What to do:
Leaving the images aside, transcribe all the data below exactly.

(Stored data)
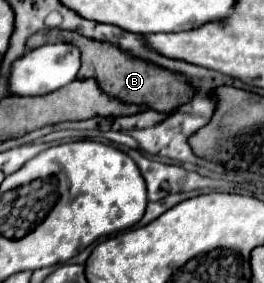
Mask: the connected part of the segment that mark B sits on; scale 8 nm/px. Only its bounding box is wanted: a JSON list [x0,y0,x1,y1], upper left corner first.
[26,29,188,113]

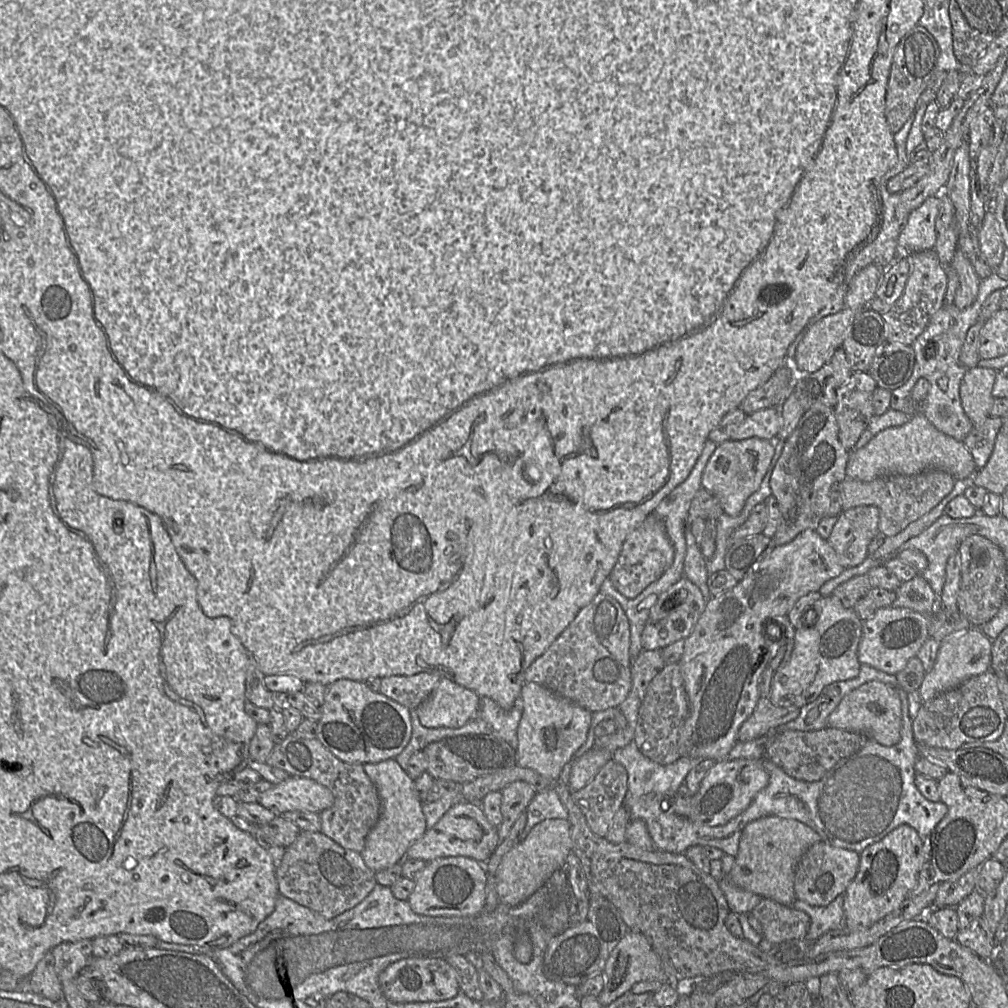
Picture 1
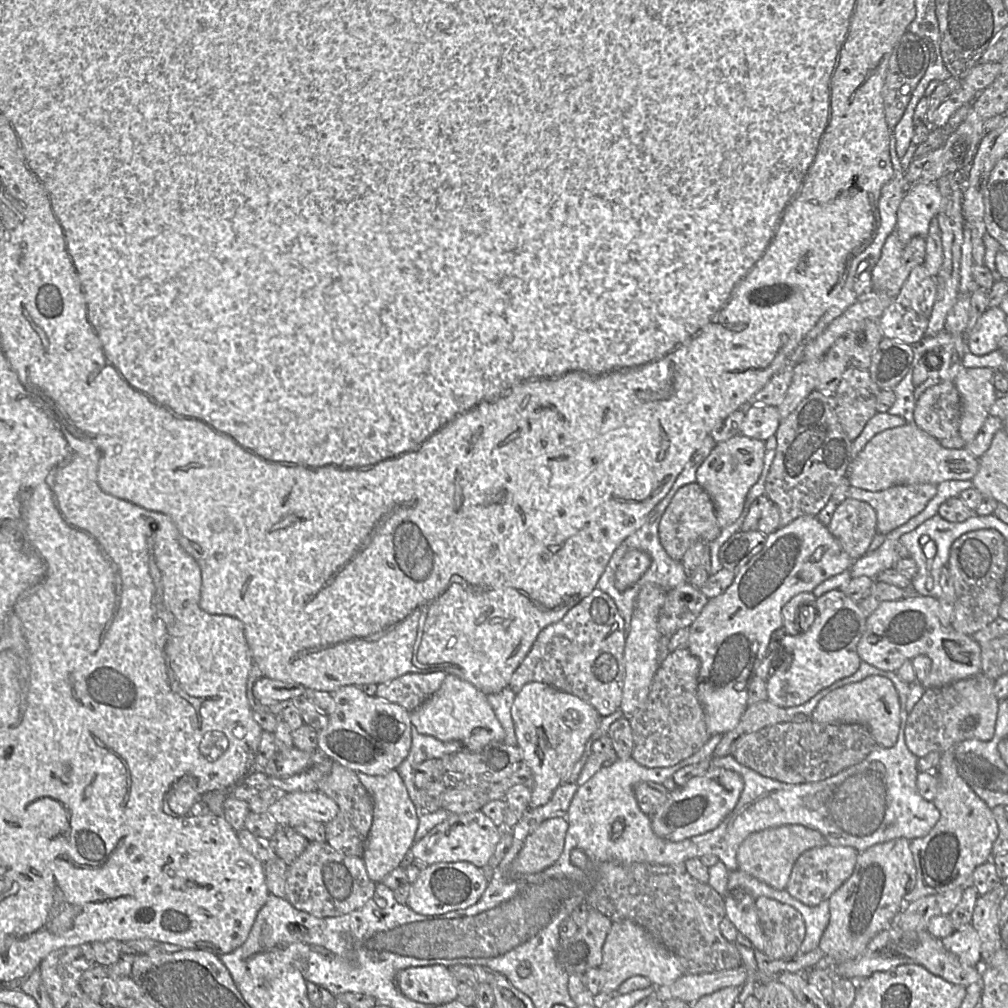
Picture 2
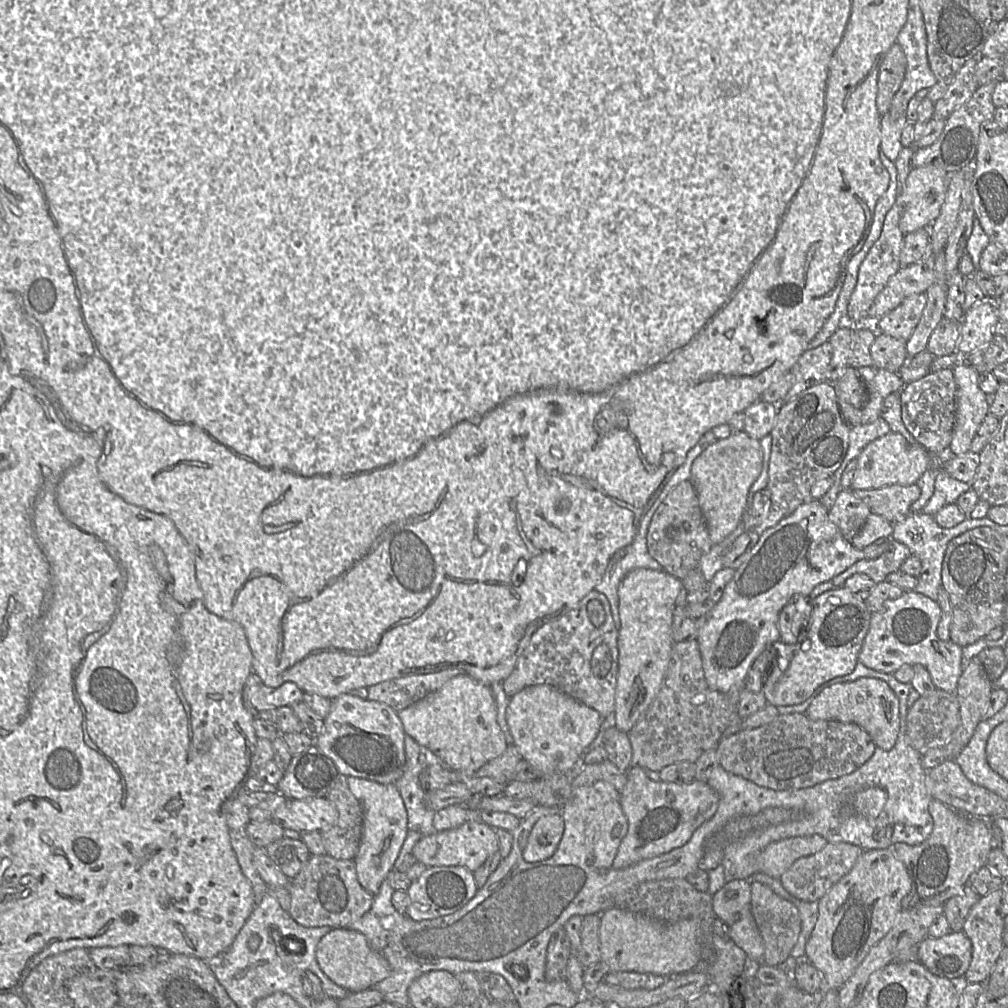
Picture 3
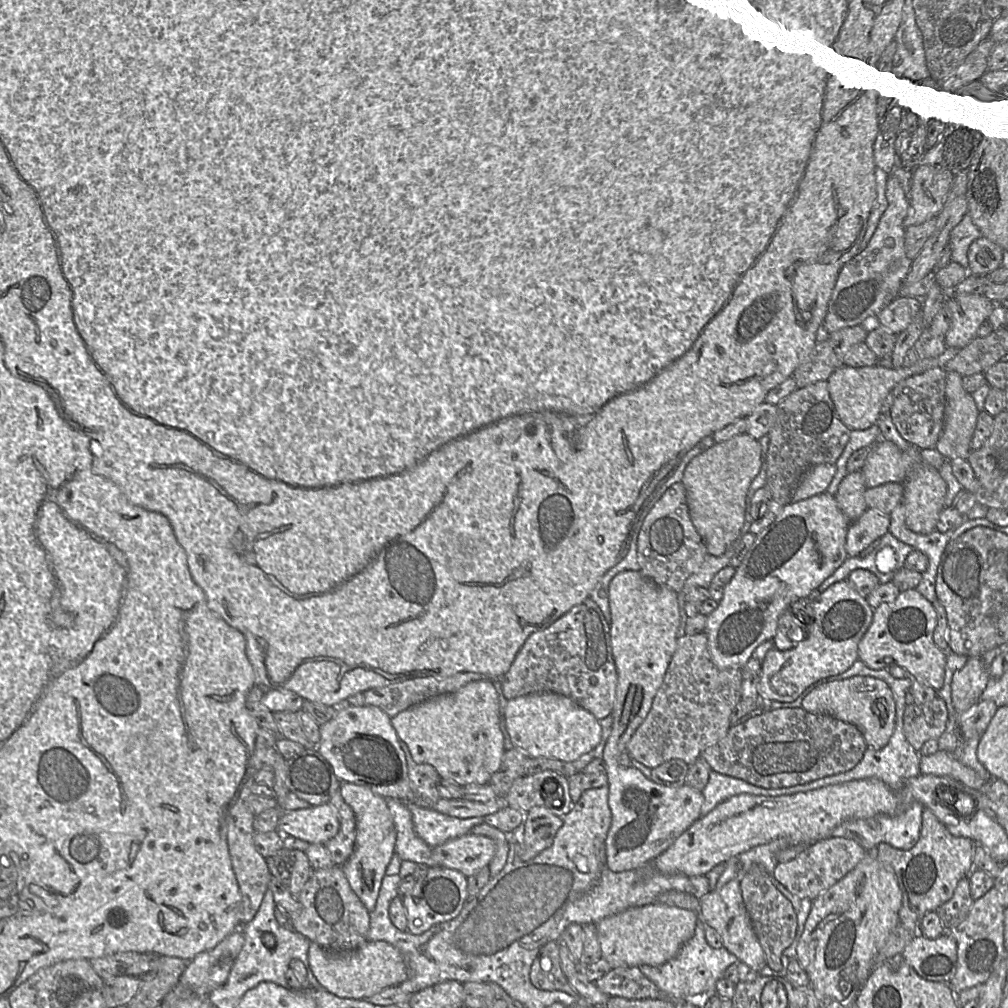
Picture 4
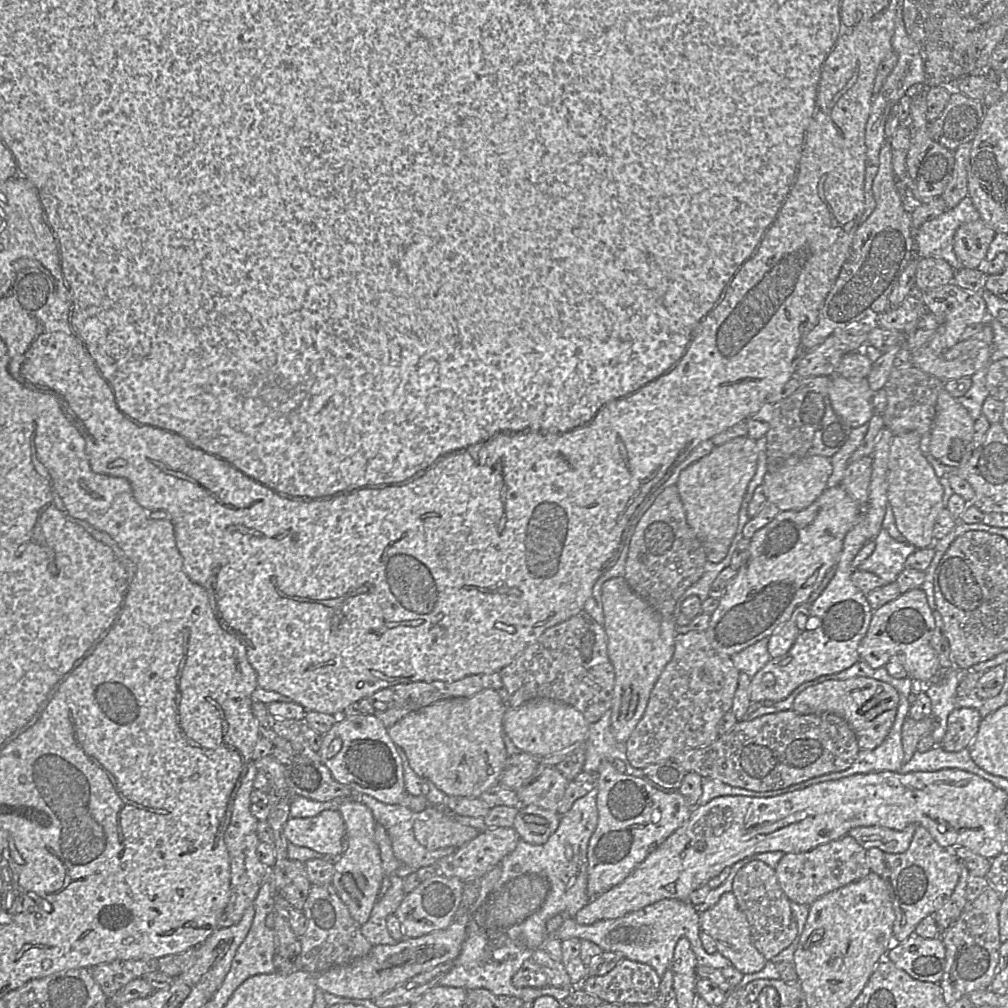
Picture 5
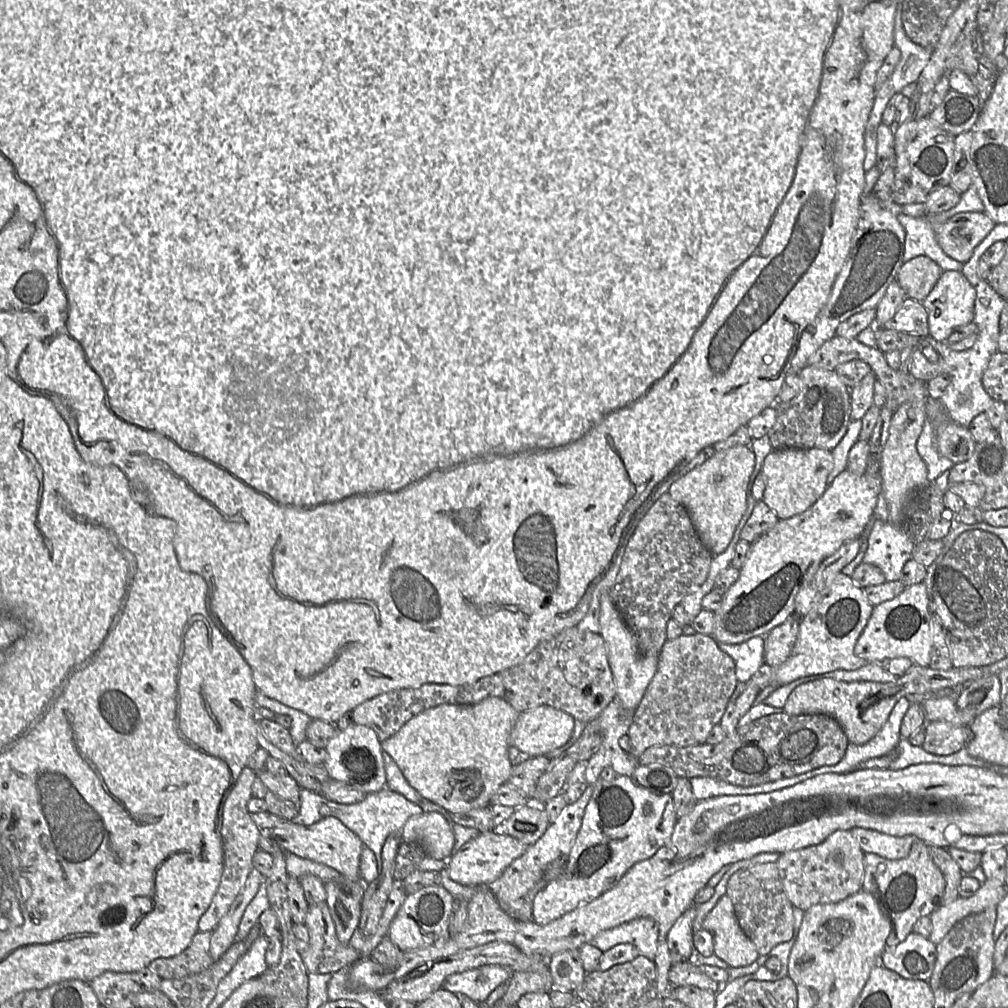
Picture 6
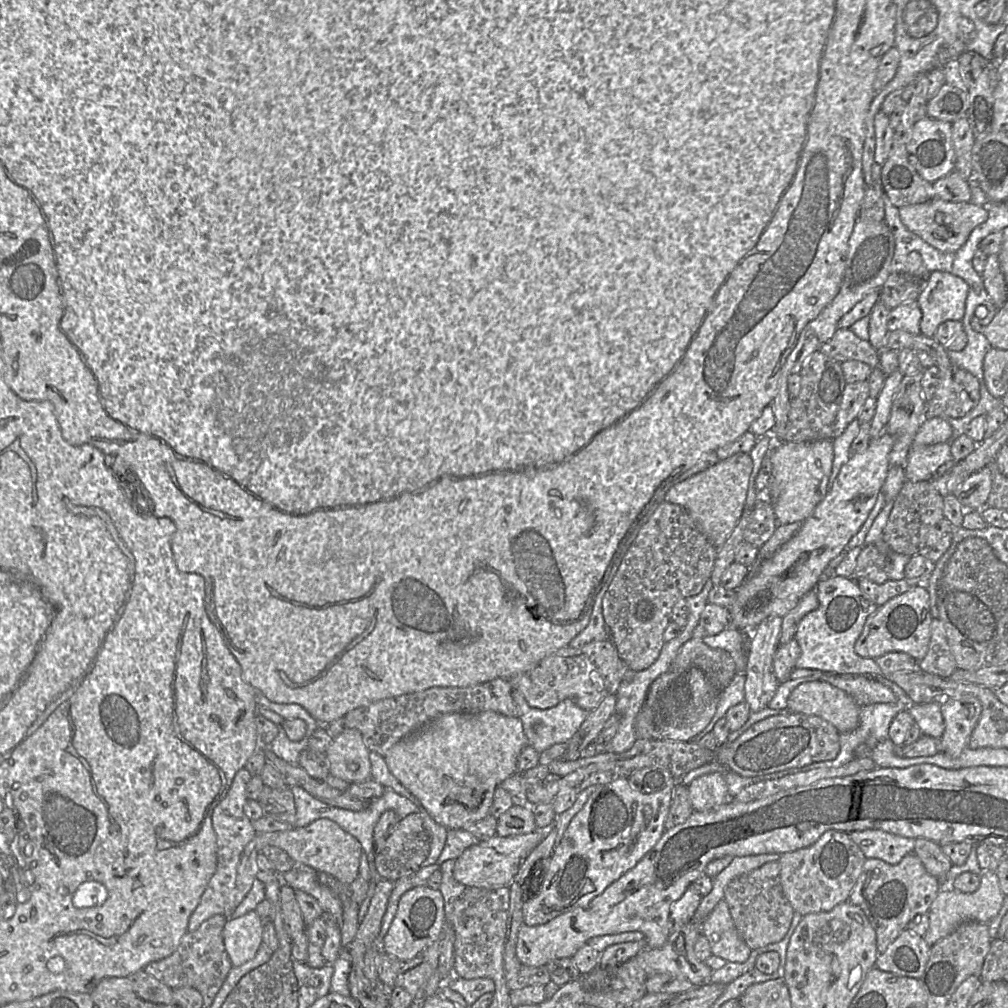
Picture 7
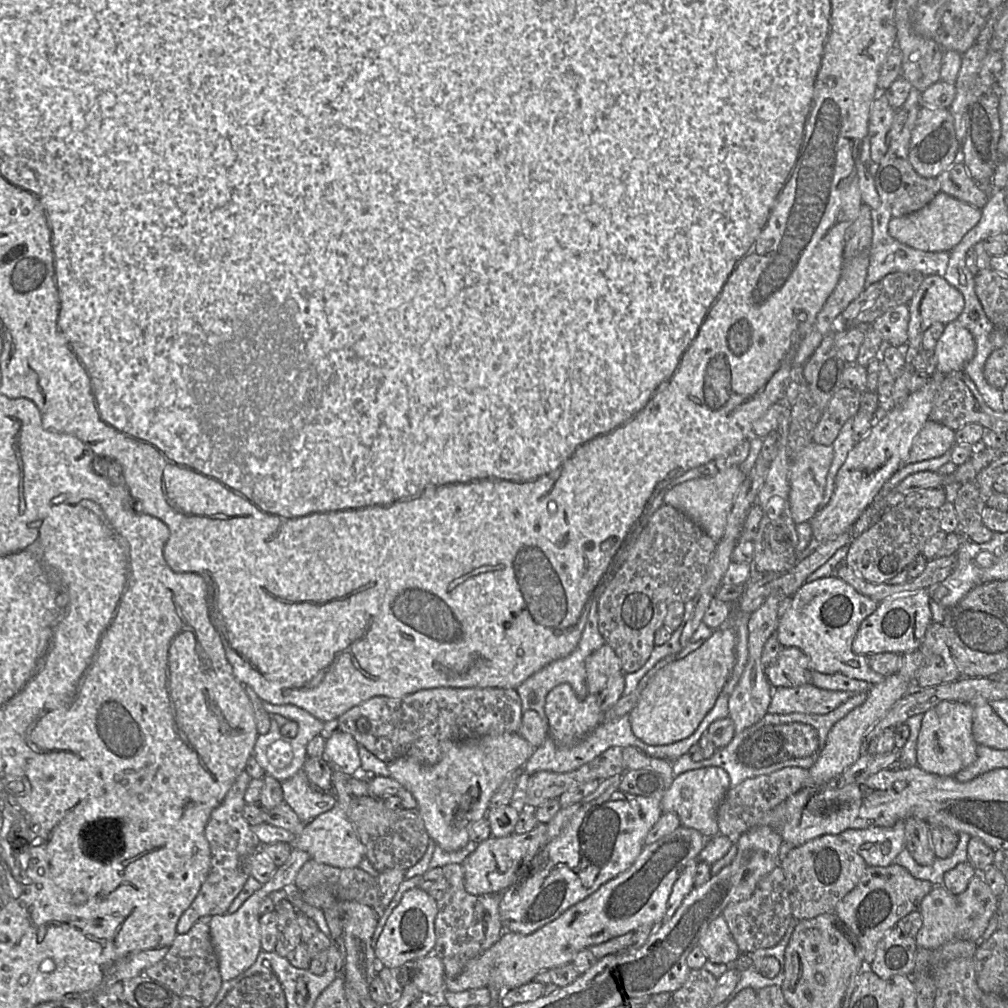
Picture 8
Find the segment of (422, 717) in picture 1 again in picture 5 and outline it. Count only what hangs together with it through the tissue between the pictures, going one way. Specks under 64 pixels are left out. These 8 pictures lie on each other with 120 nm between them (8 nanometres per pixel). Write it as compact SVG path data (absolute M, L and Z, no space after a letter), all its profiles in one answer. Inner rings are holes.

Your solution:
Mask: the connected part of the segment that mark B sits on; scale 8 nm/px. Only its bounding box is wanted: a JSON list [x0,y0,x1,y1], upper left corner first.
[26,29,188,113]

Picture 1
Picture 2
Picture 3
Picture 4
Picture 5
Picture 6
Picture 7
Picture 8
Find the segment of (422, 717) in picture 1 again in picture 5 and outline it. Count only what hangs together with it through the tissue between the pictures, going one way. Specks under 64 pixels are left out. These 8 pictures lie on each other with 120 nm between them (8 nanometres per pixel). Write it as compact SVG path data (absolute M, L and Z, no space after a letter), all its profiles in one answer. Inner rings are holes.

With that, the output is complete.